VACTERL Association is a sporadic constellation of non-random findings that occur together. VACTERL is an acronym for these seven features and stands for Vertebral anomalies, Anal atresia, Cardiovascular anomalies, Tracheo-esophageal fistula, Renal abnormalities, and Limb anomalies. Interestingly, very few cases of VATER Association have been found to show all the above features; most patients show three to four features. The most common feature in these patients are vertebral anomalies, with about 70% of patients having hypoplastic vertebra or hemivertebra. These anomalies may not be critical at birth, but can cause complications later in life. The cardiovascular anomalies seen in this condition include a variety of congenital heart diseases, including ventricular septal defect, atrial septal defects, tetralogy of Fallot, truncus arteriosus, and transposition of the great arteries. Renal abnormalities can range from mild to severe form. Limb defects include polydactyly, syndactyly, and forearm defects in one or both sides. Growth retardation is also seen in patients, although most have normal mental development. Worldwide, 16 in 100,000 live births are estimated to be affected. Interestingly, infants born to diabetic mothers are more prone to be affected with VATER.
A diagnosis of VATER is made if any three of the seven key features of the association are present. Some of the features, especially vertebral, cardiac, renal, and limb defects can be seen via prenatal ultrasound analysis. Each feature has to be managed or treated in its own way, independent of the other defects present.
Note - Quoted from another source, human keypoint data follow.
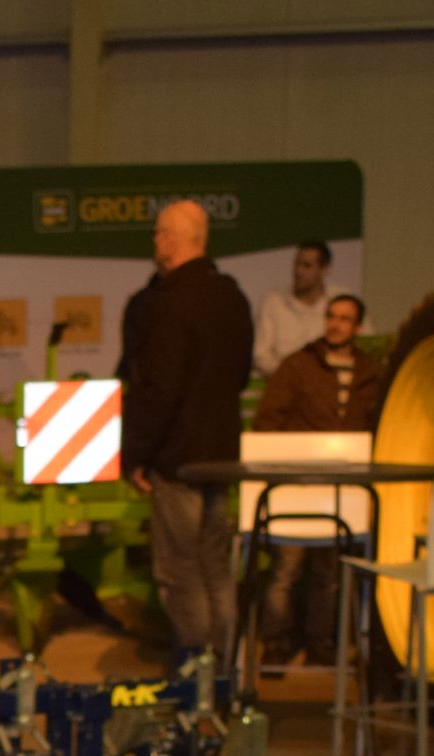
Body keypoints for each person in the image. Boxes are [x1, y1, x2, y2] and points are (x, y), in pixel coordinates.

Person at [120, 198, 255, 661]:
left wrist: (135, 455)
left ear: (171, 241)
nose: (155, 241)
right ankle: (225, 669)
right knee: (216, 566)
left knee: (180, 571)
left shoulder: (167, 304)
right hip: (222, 454)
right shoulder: (233, 297)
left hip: (178, 459)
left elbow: (159, 389)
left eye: (158, 233)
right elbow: (240, 374)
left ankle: (197, 672)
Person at [250, 291, 383, 662]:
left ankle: (320, 641)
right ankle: (277, 641)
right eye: (331, 316)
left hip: (344, 486)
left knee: (329, 572)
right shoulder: (299, 365)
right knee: (286, 568)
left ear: (358, 327)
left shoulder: (370, 372)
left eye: (344, 319)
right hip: (296, 482)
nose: (335, 324)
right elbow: (268, 420)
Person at [253, 239, 334, 379]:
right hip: (280, 384)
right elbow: (260, 355)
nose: (298, 271)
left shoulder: (338, 304)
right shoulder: (273, 302)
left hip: (325, 385)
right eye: (297, 264)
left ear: (324, 269)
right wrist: (292, 376)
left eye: (307, 265)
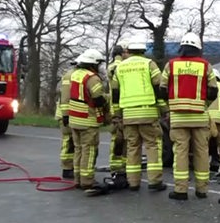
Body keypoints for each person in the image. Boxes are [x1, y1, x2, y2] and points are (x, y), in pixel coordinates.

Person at [160, 32, 218, 200]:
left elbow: (162, 91)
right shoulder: (205, 66)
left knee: (180, 153)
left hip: (178, 118)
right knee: (201, 152)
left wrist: (173, 102)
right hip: (199, 116)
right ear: (198, 48)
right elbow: (214, 91)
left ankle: (180, 190)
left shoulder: (170, 65)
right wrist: (202, 101)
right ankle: (201, 190)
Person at [112, 39, 166, 192]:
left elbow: (115, 94)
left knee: (132, 148)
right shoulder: (149, 64)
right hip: (147, 112)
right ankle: (155, 181)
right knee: (152, 145)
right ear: (143, 52)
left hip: (128, 115)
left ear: (128, 52)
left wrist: (117, 114)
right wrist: (163, 109)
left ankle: (133, 182)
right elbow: (159, 88)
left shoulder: (120, 68)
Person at [65, 49, 109, 196]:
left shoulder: (75, 74)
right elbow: (97, 98)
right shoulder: (92, 78)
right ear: (93, 64)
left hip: (74, 119)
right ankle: (87, 181)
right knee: (89, 151)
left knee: (78, 149)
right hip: (87, 120)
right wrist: (107, 99)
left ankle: (77, 179)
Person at [107, 43, 129, 175]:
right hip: (122, 107)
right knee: (123, 137)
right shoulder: (120, 66)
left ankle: (115, 164)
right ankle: (122, 165)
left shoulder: (110, 66)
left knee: (116, 137)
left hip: (113, 107)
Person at [55, 59, 77, 179]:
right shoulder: (71, 76)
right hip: (67, 113)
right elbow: (66, 98)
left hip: (67, 112)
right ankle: (67, 168)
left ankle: (70, 167)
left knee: (70, 141)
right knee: (69, 141)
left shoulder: (70, 75)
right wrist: (66, 115)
For instance, complete kidney failure will require a transplant, whereas cardiac defects require corrective surgery. A good prognosis depends upon the successful treatment of each of the defects.
VATER Association has not been attributed to any specific genetic defect. It appears to be sporadic in most cases. Certain chromosomal abnormalities have been observed in a few patients. These include deletions in the long arm of chromosome 13, chromosome 6, and extra marker from chromosome 12. Many patients have also been seen to be trisomic for chromosome 18.
Sultan (1983) described an Egyptian male neonate diagnosed with the VATER association. The child was born to healthy non-related parents after a normal delivery. The mother was not exposed to any teratogens during the gestation. Immediately after birth, he was found to have esophageal atresia with tracheo-esophageal fistula, which was treated in stages. This involved gastrotomy for stomach drainage, enterostomy for feeding, and pelvic loop colostomy, all in the first day of his life, and a right thoracotomy and transpleural ligation of the fissure at the age of 11-days. Other abnormalities noted in the child included anal atresia, lumbar and sacral defects, right aortic arch anomaly, and bilateral undescended testes. At the age of 1-year, colonic segment replacement of esophagus was performed. The child followed normal developmental milestones and performance.
[Sultan A. The VATER association: a spectrum of associated defects. Qatar Med J. 1983; 4(1):57-60.]
Telmesani (1994) described a Jordanian baby girl, born prematurely at 36 weeks gestation. She was found to have myelomeningocele associated with duplication of the rectum, urinary bladder, ureters and vagina. Telmesani (1994) suggested that this is most likely to have resulted from duplication of the cloaca during early development and questioned whether or not this case represented a modification of the VACTERL syndrome since the child also had a cardiac defect.
Sawardekar (2005) conducted a study to establish the prevalence of major congenital malformations in children born during a 10-year period in Nizwa Hospital. Of the 21,988 total births in the hospital, one child was born with VATER Association.
Sultan (1983) described a Palestinian male neonate diagnosed with Vthe ATER association. The child was born to healthy related parents after a normal delivery. The 18-year old mother was not exposed to any teratogens during the gestation. Immediately after birth, he was found to have esophageal atresia with tracheo-esophageal fistula, which was treated by gastrotomy and pelvic loop colostomy, followed by a right sided extrapleural thoracotomy and ligation of the fistula. Other abnormalities noted in the child included anal atresia, radial limb dysplasia with bifid left thumb and rudimentary right thumb, ventricular septal defect and a single umbilical artery. The child's post-operative recovery was good. Two months later, he underwent circumcision for phimosis.
[See: Egypt, Palestine > Sultan, 1983].
Malaki (2012) described a neonate girl who presented with ambiguous genitalia including microphallus, bilateral inguinal hernias, empty scrotum, and small urethra opened in the distal part of the phallus. She underwent surgery to correct her imperforated anus that was in low position. In addition, she had skeletal abnormalities including a clubbed left foot. Her cardiac exam revealed a systolic murmur and the echocardiography showed multiple anomalies including atrial septal defect, hypertension of the pulmonary artery and the left arched aorta, and large ventricular septal defect in both the apical muscular part and patent ductus arteriosus. Renal sonography showed that her right kidney was absent, and her left kidney size was normal (4.6 cm). She also suffered from unilateral renal agenesis. At the time of the writing of this report, the patient was 9 months of age and was under constant medical treatment.